C’est ainsi que, dans le désert de ruines et d’extermination laissé par les nazis, naquit la paix en Europe.
l’Amérique obsédée par la perfection physique
La publication des dossiers médicaux présidentiels n’est devenue une exigence politique que très récemment aux Etats-Unis. En 2008, le jeune candidat Barack Obama a divulgué à ses électeurs une attestation irréprochable de 276 mots, tandis que son rival plus âgé John McCain, blessé et prisonnier de guerre, livrait 1000 pages de diagnostics divers. Une sorte de validation biologique à des fins politiques.
Dans son ouvrage Anthrax, l’historien zurichois Philipp Sarasin a montré combien la crainte d’un danger biologique poursuit une Amérique obsédée par la perfection physique. Au point de vouloir tout contrôler depuis les alertes à la guerre bactériologique au lendemain du 11 septembre 2001, au nom d’une cleanliness puritaine qui s’étend de Boston à Seattle.
Tout bien pesé, ces constats mènent à la question suivante: le Dr Harold N. Bornstein ne s’est-il pas trompé en qualifiant Donald Trump de candidat «le plus sain de tous les temps»? Peut-on imaginer qu’un homme puisse devenir président quand son dossier énonce simplement «Il n’a rien»? Pourquoi cela ne préoccupe-t-il pas davantage le bon peuple?
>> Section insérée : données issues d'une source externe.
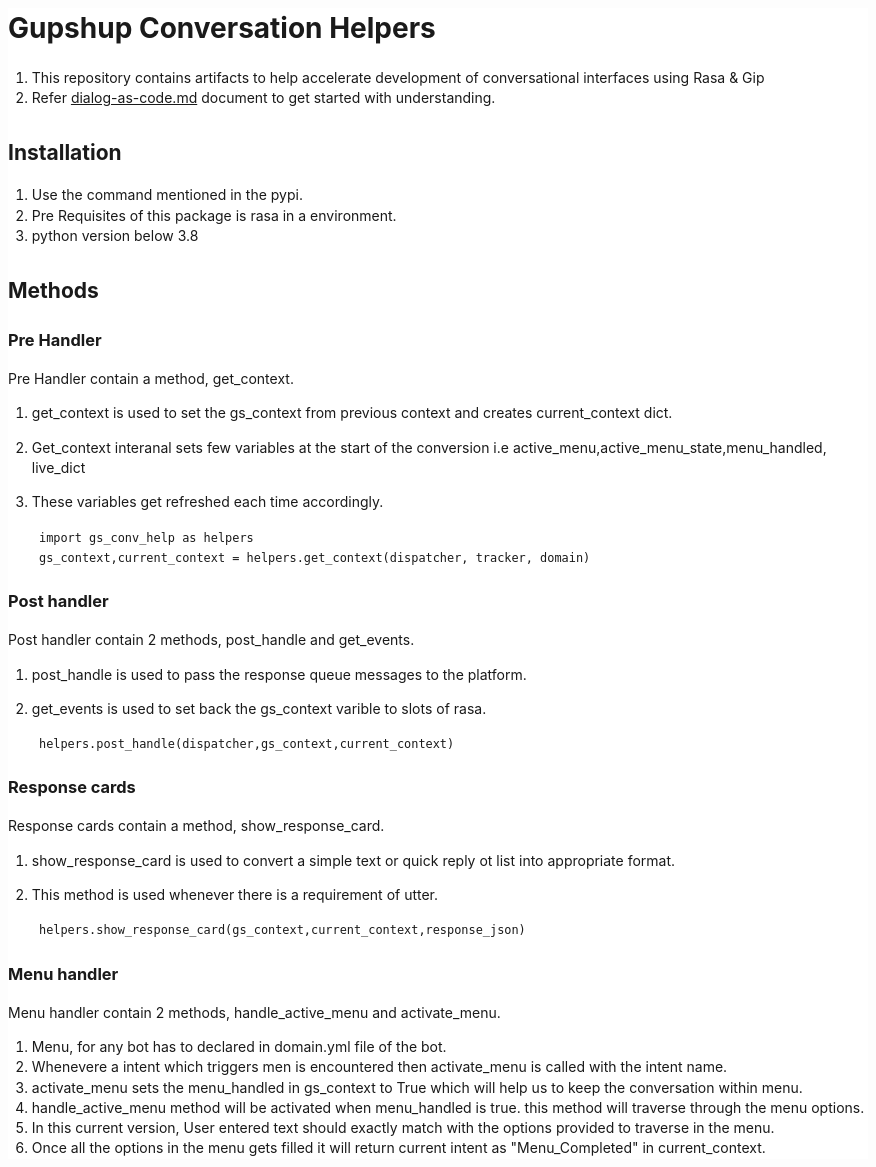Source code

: # Gupshup Conversation Helpers

1. This repository contains artifacts to help accelerate development of conversational interfaces using Rasa & Gip
2. Refer [dialog-as-code.md](https://gitlab.gupshup.io/aiml/gs-conv-helpers/-/tree/master/docs) document to get started with understanding.

## Installation

1. Use the command mentioned in the pypi.
2. Pre Requisites of this package is rasa in a environment.
3. python version below 3.8

## Methods

### Pre Handler

Pre Handler contain a method, get_context.

1. get_context is used to set the gs_context from previous context and creates current_context dict.
2. Get_context interanal sets few variables at the start of the conversion i.e active_menu,active_menu_state,menu_handled, live_dict
3. These variables get refreshed each time accordingly.

        import gs_conv_help as helpers
        gs_context,current_context = helpers.get_context(dispatcher, tracker, domain)

### Post handler

Post handler contain 2 methods, post_handle and get_events.

1. post_handle is used to pass the response queue messages to the platform.
2. get_events is used to set back the gs_context varible to slots of rasa.

        helpers.post_handle(dispatcher,gs_context,current_context)

### Response cards

Response cards contain a method, show_response_card.

1. show_response_card is used to convert a simple text or quick reply ot list into appropriate format.
2. This method is used whenever there is a requirement of utter.

        helpers.show_response_card(gs_context,current_context,response_json)

### Menu handler

Menu handler contain 2 methods, handle_active_menu and activate_menu.

1. Menu, for any bot has to declared in domain.yml file of the bot.
2. Whenevere a intent which triggers men is encountered then activate_menu is called with the intent name.
3. activate_menu sets the menu_handled in gs_context to True which will help us to keep the conversation within menu.
4. handle_active_menu method will be activated when menu_handled is true. this method will traverse through the menu options.
5. In this current version, User entered text should exactly match with the options provided to traverse in the menu.
6. Once all the options in the menu gets filled it will return current intent as "Menu_Completed" in current_context.
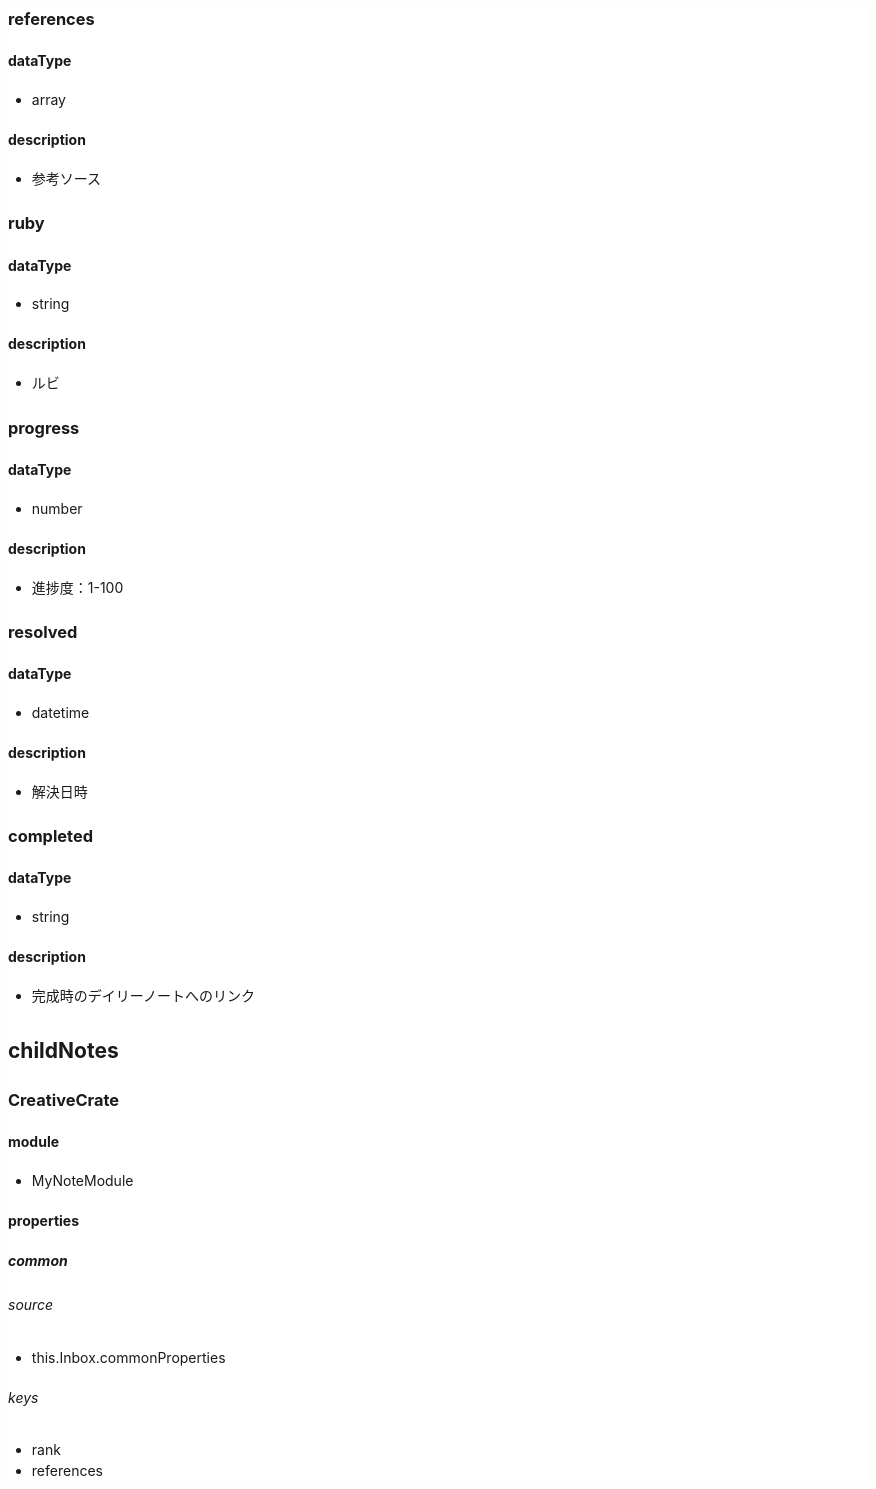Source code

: ### references
#### dataType
- array
#### description
- 参考ソース

### ruby
#### dataType
- string
#### description
- ルビ

### progress
#### dataType
- number
#### description
- 進捗度：1-100

### resolved
#### dataType
- datetime
#### description
- 解決日時

### completed
#### dataType
- string
#### description
- 完成時のデイリーノートへのリンク


## childNotes
### CreativeCrate
#### module
- MyNoteModule
#### properties
##### common
###### source
- this.Inbox.commonProperties
###### keys
- rank
- references

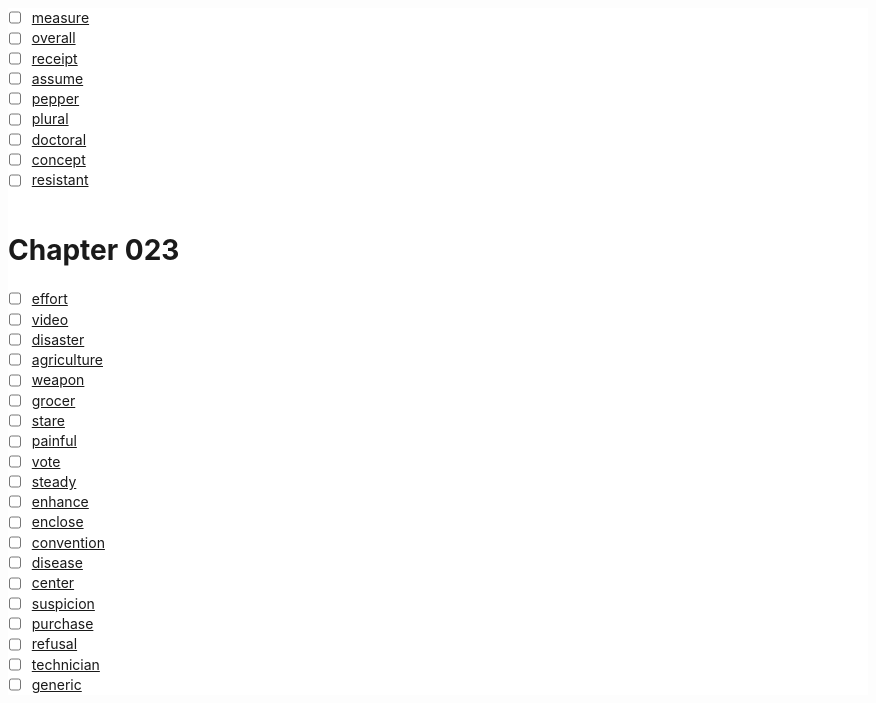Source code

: - [ ] [measure](https://github.com/Tdahuyou/yuque-public/blob/qwerty-learner-tools/dict/CET4_3/measure.md)
- [ ] [overall](https://github.com/Tdahuyou/yuque-public/blob/qwerty-learner-tools/dict/CET4_3/overall.md)
- [ ] [receipt](https://github.com/Tdahuyou/yuque-public/blob/qwerty-learner-tools/dict/CET4_3/receipt.md)
- [ ] [assume](https://github.com/Tdahuyou/yuque-public/blob/qwerty-learner-tools/dict/CET4_3/assume.md)
- [ ] [pepper](https://github.com/Tdahuyou/yuque-public/blob/qwerty-learner-tools/dict/CET4_3/pepper.md)
- [ ] [plural](https://github.com/Tdahuyou/yuque-public/blob/qwerty-learner-tools/dict/CET4_3/plural.md)
- [ ] [doctoral](https://github.com/Tdahuyou/yuque-public/blob/qwerty-learner-tools/dict/CET4_3/doctoral.md)
- [ ] [concept](https://github.com/Tdahuyou/yuque-public/blob/qwerty-learner-tools/dict/CET4_3/concept.md)
- [ ] [resistant](https://github.com/Tdahuyou/yuque-public/blob/qwerty-learner-tools/dict/CET4_3/resistant.md)

# Chapter 023

- [ ] [effort](https://github.com/Tdahuyou/yuque-public/blob/qwerty-learner-tools/dict/CET4_3/effort.md)
- [ ] [video](https://github.com/Tdahuyou/yuque-public/blob/qwerty-learner-tools/dict/CET4_3/video.md)
- [ ] [disaster](https://github.com/Tdahuyou/yuque-public/blob/qwerty-learner-tools/dict/CET4_3/disaster.md)
- [ ] [agriculture](https://github.com/Tdahuyou/yuque-public/blob/qwerty-learner-tools/dict/CET4_3/agriculture.md)
- [ ] [weapon](https://github.com/Tdahuyou/yuque-public/blob/qwerty-learner-tools/dict/CET4_3/weapon.md)
- [ ] [grocer](https://github.com/Tdahuyou/yuque-public/blob/qwerty-learner-tools/dict/CET4_3/grocer.md)
- [ ] [stare](https://github.com/Tdahuyou/yuque-public/blob/qwerty-learner-tools/dict/CET4_3/stare.md)
- [ ] [painful](https://github.com/Tdahuyou/yuque-public/blob/qwerty-learner-tools/dict/CET4_3/painful.md)
- [ ] [vote](https://github.com/Tdahuyou/yuque-public/blob/qwerty-learner-tools/dict/CET4_3/vote.md)
- [ ] [steady](https://github.com/Tdahuyou/yuque-public/blob/qwerty-learner-tools/dict/CET4_3/steady.md)
- [ ] [enhance](https://github.com/Tdahuyou/yuque-public/blob/qwerty-learner-tools/dict/CET4_3/enhance.md)
- [ ] [enclose](https://github.com/Tdahuyou/yuque-public/blob/qwerty-learner-tools/dict/CET4_3/enclose.md)
- [ ] [convention](https://github.com/Tdahuyou/yuque-public/blob/qwerty-learner-tools/dict/CET4_3/convention.md)
- [ ] [disease](https://github.com/Tdahuyou/yuque-public/blob/qwerty-learner-tools/dict/CET4_3/disease.md)
- [ ] [center](https://github.com/Tdahuyou/yuque-public/blob/qwerty-learner-tools/dict/CET4_3/center.md)
- [ ] [suspicion](https://github.com/Tdahuyou/yuque-public/blob/qwerty-learner-tools/dict/CET4_3/suspicion.md)
- [ ] [purchase](https://github.com/Tdahuyou/yuque-public/blob/qwerty-learner-tools/dict/CET4_3/purchase.md)
- [ ] [refusal](https://github.com/Tdahuyou/yuque-public/blob/qwerty-learner-tools/dict/CET4_3/refusal.md)
- [ ] [technician](https://github.com/Tdahuyou/yuque-public/blob/qwerty-learner-tools/dict/CET4_3/technician.md)
- [ ] [generic](https://github.com/Tdahuyou/yuque-public/blob/qwerty-learner-tools/dict/CET4_3/generic.md)

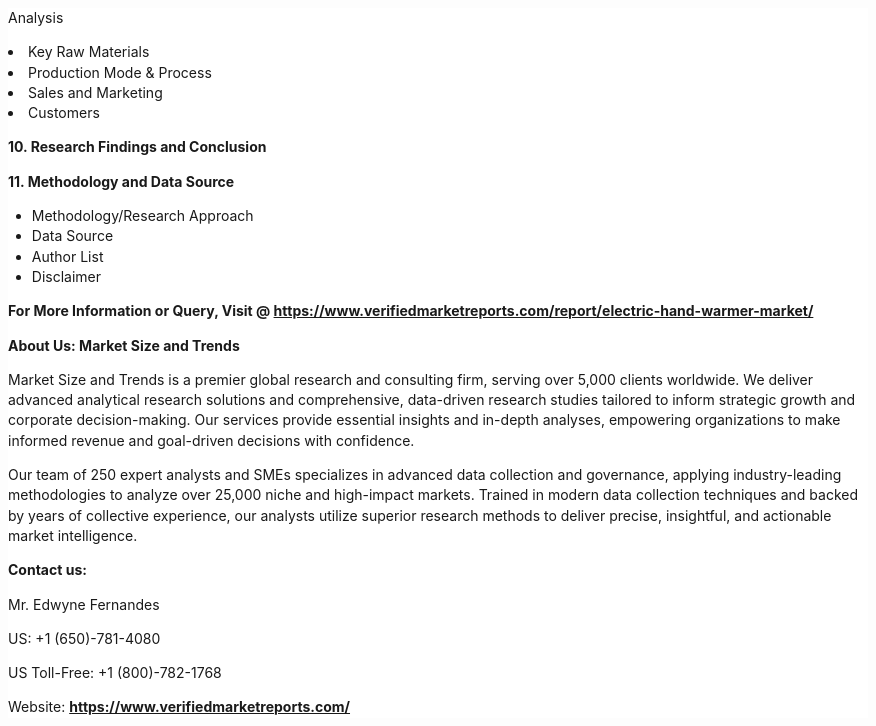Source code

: Analysis</li><li>Key Raw Materials</li><li>Production Mode &amp; Process</li><li>Sales and Marketing</li><li>Customers</li></ul><p><strong>10. Research Findings and Conclusion</strong></p><p><strong>11. Methodology and Data Source</strong></p><ul><li>Methodology/Research Approach</li><li>Data Source</li><li>Author List</li><li>Disclaimer</li></ul></p><p><strong>For More Information or Query, Visit @ <a href="https://www.verifiedmarketreports.com/report/electric-hand-warmer-market/">https://www.verifiedmarketreports.com/report/electric-hand-warmer-market/</a></strong></p><p><strong>About Us: Market Size and Trends</strong></p><p>Market Size and Trends is a premier global research and consulting firm, serving over 5,000 clients worldwide. We deliver advanced analytical research solutions and comprehensive, data-driven research studies tailored to inform strategic growth and corporate decision-making. Our services provide essential insights and in-depth analyses, empowering organizations to make informed revenue and goal-driven decisions with confidence.</p><p>Our team of 250 expert analysts and SMEs specializes in advanced data collection and governance, applying industry-leading methodologies to analyze over 25,000 niche and high-impact markets. Trained in modern data collection techniques and backed by years of collective experience, our analysts utilize superior research methods to deliver precise, insightful, and actionable market intelligence.</p><p><strong>Contact us:</strong></p><p>Mr. Edwyne Fernandes</p><p>US: +1 (650)-781-4080</p><p>US Toll-Free: +1 (800)-782-1768</p><p>Website: <strong><a href="https://www.verifiedmarketreports.com/">https://www.verifiedmarketreports.com/</a></strong></p>
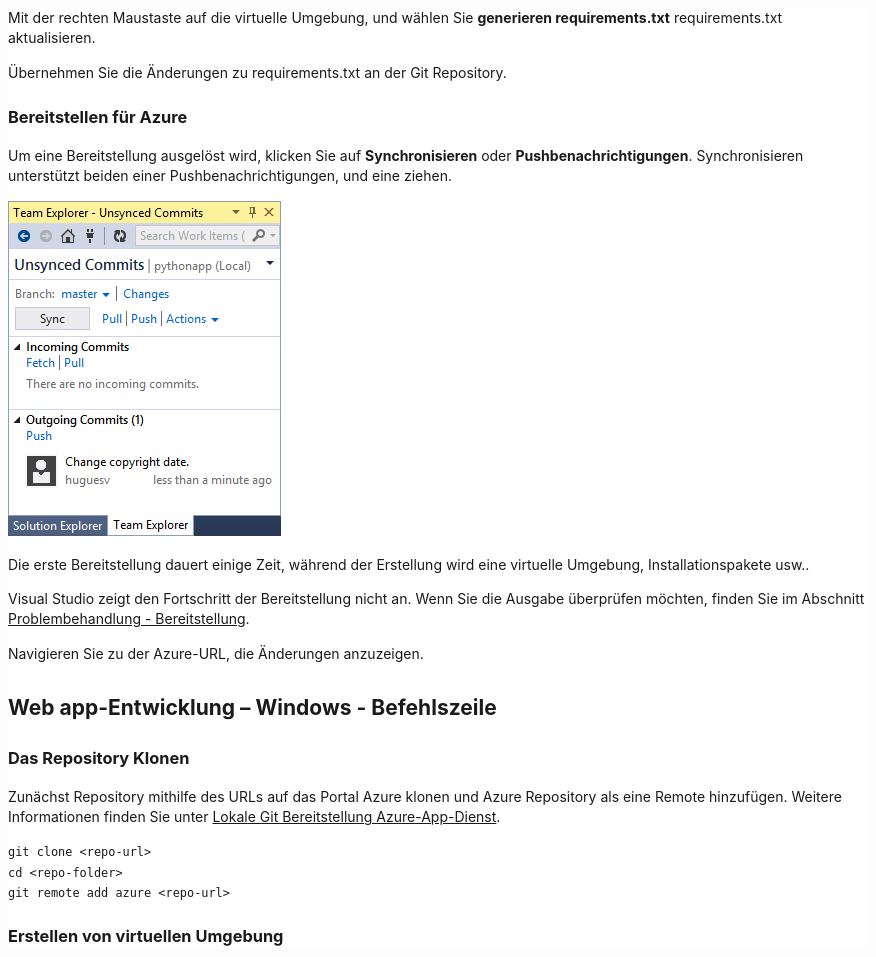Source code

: Mit der rechten Maustaste auf die virtuelle Umgebung, und wählen Sie **generieren requirements.txt** requirements.txt aktualisieren.

Übernehmen Sie die Änderungen zu requirements.txt an der Git Repository.

### <a name="deploy-to-azure"></a>Bereitstellen für Azure

Um eine Bereitstellung ausgelöst wird, klicken Sie auf **Synchronisieren** oder **Pushbenachrichtigungen**.  Synchronisieren unterstützt beiden einer Pushbenachrichtigungen, und eine ziehen.

![](./media/web-sites-python-create-deploy-flask-app/ptvs-git-push.png)

Die erste Bereitstellung dauert einige Zeit, während der Erstellung wird eine virtuelle Umgebung, Installationspakete usw..

Visual Studio zeigt den Fortschritt der Bereitstellung nicht an.  Wenn Sie die Ausgabe überprüfen möchten, finden Sie im Abschnitt [Problembehandlung - Bereitstellung](#troubleshooting-deployment).

Navigieren Sie zu der Azure-URL, die Änderungen anzuzeigen.


## <a name="web-app-development---windows---command-line"></a>Web app-Entwicklung – Windows - Befehlszeile

### <a name="clone-the-repository"></a>Das Repository Klonen

Zunächst Repository mithilfe des URLs auf das Portal Azure klonen und Azure Repository als eine Remote hinzufügen. Weitere Informationen finden Sie unter [Lokale Git Bereitstellung Azure-App-Dienst](app-service-deploy-local-git.md).

    git clone <repo-url>
    cd <repo-folder>
    git remote add azure <repo-url> 

### <a name="create-virtual-environment"></a>Erstellen von virtuellen Umgebung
Le fait que Hillary Clinton, en pleine commémoration du 11 septembre, ait senti ses genoux flageoler peut être pris comme un atout pour sa candidature. Après tout, cela prouve qu’elle est humaine. C’est une bonne chose que la caméra d’un passant ait pu saisir l’épisode: historiquement, nous avons tellement progressé que même une femme a le droit de tomber malade.